Directive 1: In the canvassing account below, about how many households did the two volunteers cover in roughly 4 hours?

Extract:
━━━━━━━━━━

But it was still a day well worth while. On the ride down, my daughter read through the sample ballot I brought her from the election board. She read through all the state questions and peppered me with questions. We talked about the judicial selection process, the rainy day fund, and sharia law. Along the route I pointed out the TV towers, and we talked about how television signals get from the networks to the local studios to the local stations towers to the cable company to the TV set (and why the Weather Channel doesn't need a tower at all). I pointed out the KTUL tower, still one of the 100 tallest freestanding structures in the world.

At HQ, while waiting for other volunteers to arrive, we heard about the frequent sign vandalism that has plagued the Thompson campaign. Boren's supporters are showing indications of feeling threatened.

(Ever notice how it's always the insurgent, grassroots candidates' signs that get stolen, while the establishment candidates' signs stay put. By the way, someone stole a John Eagleton sign and a Molly McKay sign out of my front yard Thursday night, even though they were well back from the street. A couple of days earlier, I had found that same Eagleton sign flat on the ground.)

I was happy to learn that our efforts were coordinated with the state Republican GOTV effort. We had a "slate card" -- all GOP nominees for the precinct on a door hanger -- and a push card for Charles Thompson, and we had the state party's list of voters to target.

My daughter and I were originally given a sprawling (10 sq mi) suburban precinct to cover. I opted instead for a compact precinct in town, where distances were shorter and the street layout was somewhat Cartesian. Somewhat.

We began by parking and walking two or three blocks in each direction to cover nearby homes. That became irksome to my little girl, whose legs are much shorter and slower than mine. Also, the three pieces of pizza and Pepsi were not sitting well. After a pitstop, we changed methods. I would drive and hop out of the car to deliver flyers; she would mark up the list of houses to visit, advise me of the next place to stop, and hand me the flyers. It sped us up considerably; still, it took us about 4 hours (not counting the break) to cover about 100 households. It would have been quicker if I had known the neighborhood. (I certainly know it now!)

Here's what I learned about navigating the streets of Muskogee.

  • Given a house with number n, the house next door may have house number n+2, n+20, or any value in between.
  • Given a house with number n, the house directly across the street may have house number n+1, n+101, or any value in between.
  • In other words, two house numbers that are numerically near-neighbors may be quite distant.
  • House numbers on a street are not guaranteed to increase or decrease monotonically with a given direction of travel.

━━━━━━━━━━

Directive 2: Repeat the records starting at the line containing "purple star at (35, 558): moved 3 px left" and ending at the last line of the records, and leave the pictures out.

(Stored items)
━━━━━━━━━━

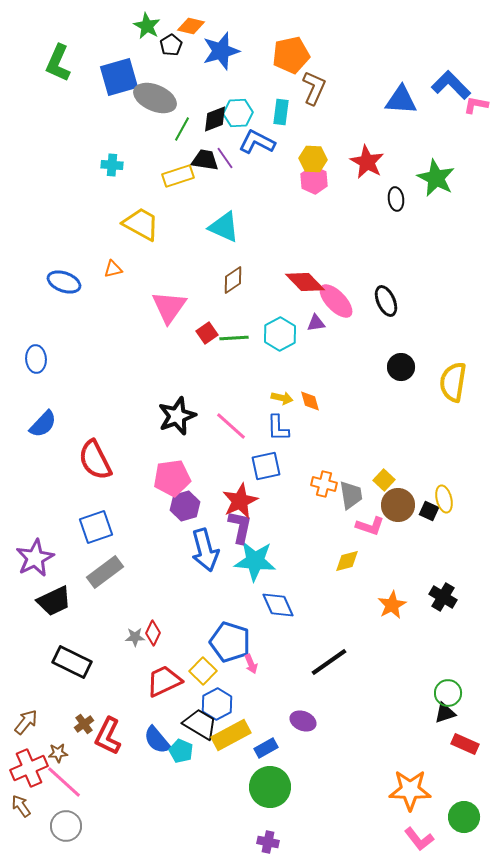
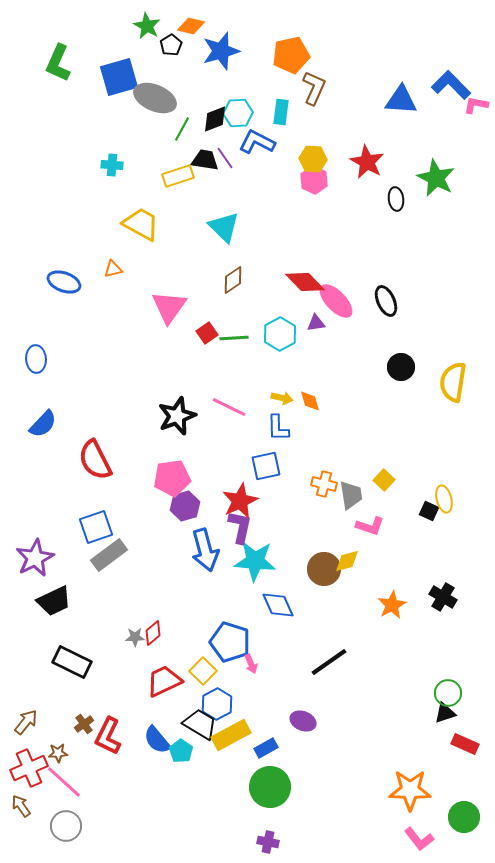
cyan triangle at (224, 227): rotated 20 degrees clockwise
pink line at (231, 426): moved 2 px left, 19 px up; rotated 16 degrees counterclockwise
brown circle at (398, 505): moved 74 px left, 64 px down
gray rectangle at (105, 572): moved 4 px right, 17 px up
red diamond at (153, 633): rotated 25 degrees clockwise
cyan pentagon at (181, 751): rotated 10 degrees clockwise
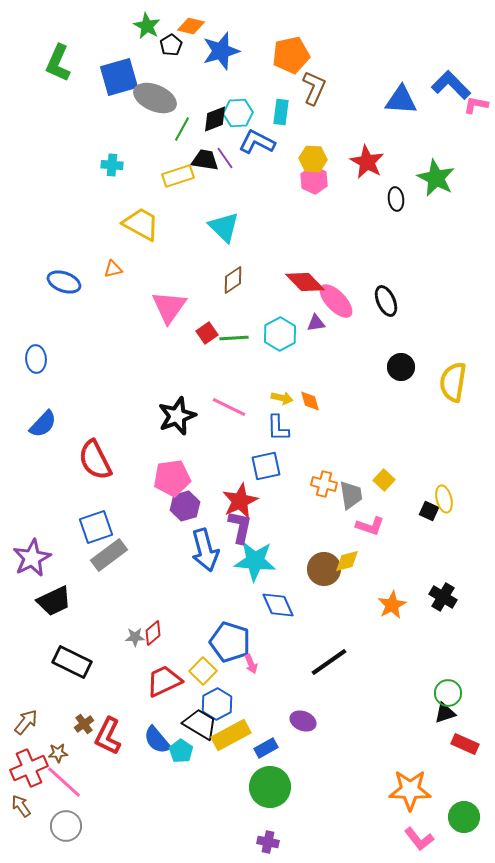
purple star at (35, 558): moved 3 px left
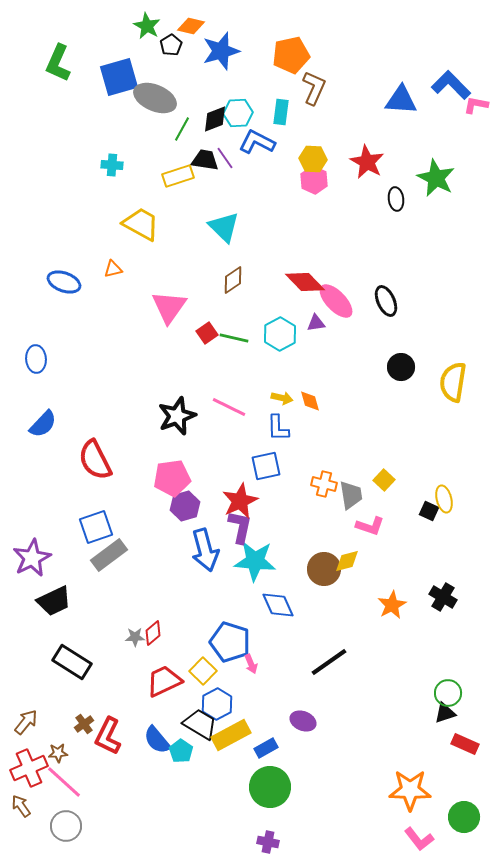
green line at (234, 338): rotated 16 degrees clockwise
black rectangle at (72, 662): rotated 6 degrees clockwise
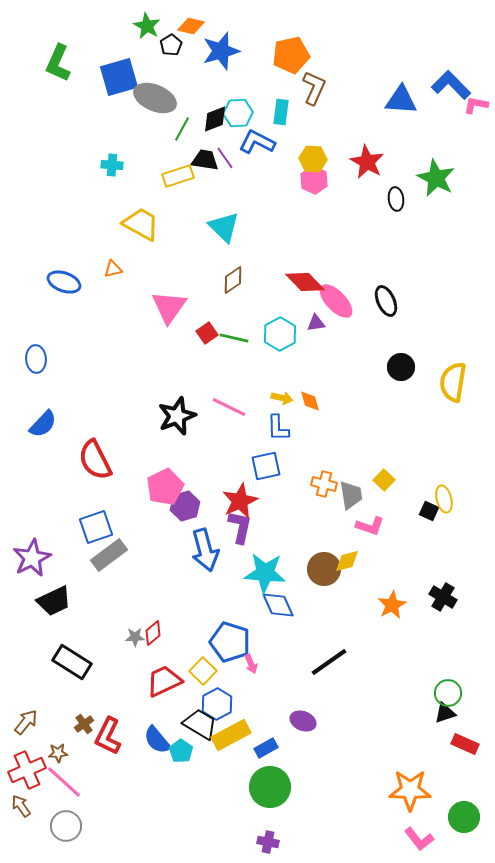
pink pentagon at (172, 478): moved 7 px left, 9 px down; rotated 18 degrees counterclockwise
cyan star at (255, 561): moved 10 px right, 12 px down
red cross at (29, 768): moved 2 px left, 2 px down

━━━━━━━━━━

Right answer 1: About 100 households.

Right answer 2:
purple star at (35, 558): moved 3 px left
green line at (234, 338): rotated 16 degrees clockwise
black rectangle at (72, 662): rotated 6 degrees clockwise
pink pentagon at (172, 478): moved 7 px left, 9 px down; rotated 18 degrees counterclockwise
cyan star at (255, 561): moved 10 px right, 12 px down
red cross at (29, 768): moved 2 px left, 2 px down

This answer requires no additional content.